Transcribe the lines word for word, starting with the first line and ending with the line that contains "Katarzyna Lechman- Jagodzinska", with both of those lines included.

☆ ☆ ☆ ☆ ☆ ☆ ☆

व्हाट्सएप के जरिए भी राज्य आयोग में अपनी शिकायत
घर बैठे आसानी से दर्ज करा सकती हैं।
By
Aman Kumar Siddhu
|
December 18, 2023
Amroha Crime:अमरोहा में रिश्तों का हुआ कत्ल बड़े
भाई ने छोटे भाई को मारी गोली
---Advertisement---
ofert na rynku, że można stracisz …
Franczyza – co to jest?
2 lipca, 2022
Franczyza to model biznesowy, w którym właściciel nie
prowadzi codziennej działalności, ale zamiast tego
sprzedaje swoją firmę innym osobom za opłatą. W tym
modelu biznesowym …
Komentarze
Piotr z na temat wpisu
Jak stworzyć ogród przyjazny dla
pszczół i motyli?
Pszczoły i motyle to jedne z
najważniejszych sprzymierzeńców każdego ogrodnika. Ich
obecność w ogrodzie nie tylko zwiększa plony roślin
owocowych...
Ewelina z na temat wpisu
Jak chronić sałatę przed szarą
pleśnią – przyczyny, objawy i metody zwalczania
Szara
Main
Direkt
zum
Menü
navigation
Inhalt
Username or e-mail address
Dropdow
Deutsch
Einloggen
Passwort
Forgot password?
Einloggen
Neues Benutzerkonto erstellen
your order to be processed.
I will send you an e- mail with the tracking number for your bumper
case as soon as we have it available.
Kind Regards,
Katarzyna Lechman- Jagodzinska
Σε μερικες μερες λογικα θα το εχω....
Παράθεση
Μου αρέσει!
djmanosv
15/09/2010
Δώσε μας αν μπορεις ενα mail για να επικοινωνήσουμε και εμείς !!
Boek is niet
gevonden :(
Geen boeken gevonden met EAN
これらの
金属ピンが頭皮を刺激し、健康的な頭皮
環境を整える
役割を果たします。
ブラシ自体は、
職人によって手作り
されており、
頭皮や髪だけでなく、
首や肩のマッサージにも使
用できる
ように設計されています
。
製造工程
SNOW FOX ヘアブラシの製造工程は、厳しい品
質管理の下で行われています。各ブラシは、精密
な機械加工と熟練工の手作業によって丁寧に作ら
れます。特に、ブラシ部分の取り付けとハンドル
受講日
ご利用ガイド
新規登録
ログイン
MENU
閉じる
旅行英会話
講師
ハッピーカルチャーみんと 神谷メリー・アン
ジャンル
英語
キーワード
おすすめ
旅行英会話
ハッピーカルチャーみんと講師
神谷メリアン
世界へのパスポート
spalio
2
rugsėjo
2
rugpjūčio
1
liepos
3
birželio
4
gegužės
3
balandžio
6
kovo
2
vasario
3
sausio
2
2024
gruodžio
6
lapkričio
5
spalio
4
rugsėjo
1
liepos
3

☆ ☆ ☆ ☆ ☆ ☆ ☆

SOLUTION TO THIS TASK:
व्हाट्सएप के जरिए भी राज्य आयोग में अपनी शिकायत
घर बैठे आसानी से दर्ज करा सकती हैं।
By
Aman Kumar Siddhu
|
December 18, 2023
Amroha Crime:अमरोहा में रिश्तों का हुआ कत्ल बड़े
भाई ने छोटे भाई को मारी गोली
---Advertisement---
ofert na rynku, że można stracisz …
Franczyza – co to jest?
2 lipca, 2022
Franczyza to model biznesowy, w którym właściciel nie
prowadzi codziennej działalności, ale zamiast tego
sprzedaje swoją firmę innym osobom za opłatą. W tym
modelu biznesowym …
Komentarze
Piotr z na temat wpisu
Jak stworzyć ogród przyjazny dla
pszczół i motyli?
Pszczoły i motyle to jedne z
najważniejszych sprzymierzeńców każdego ogrodnika. Ich
obecność w ogrodzie nie tylko zwiększa plony roślin
owocowych...
Ewelina z na temat wpisu
Jak chronić sałatę przed szarą
pleśnią – przyczyny, objawy i metody zwalczania
Szara
Main
Direkt
zum
Menü
navigation
Inhalt
Username or e-mail address
Dropdow
Deutsch
Einloggen
Passwort
Forgot password?
Einloggen
Neues Benutzerkonto erstellen
your order to be processed.
I will send you an e- mail with the tracking number for your bumper
case as soon as we have it available.
Kind Regards,
Katarzyna Lechman- Jagodzinska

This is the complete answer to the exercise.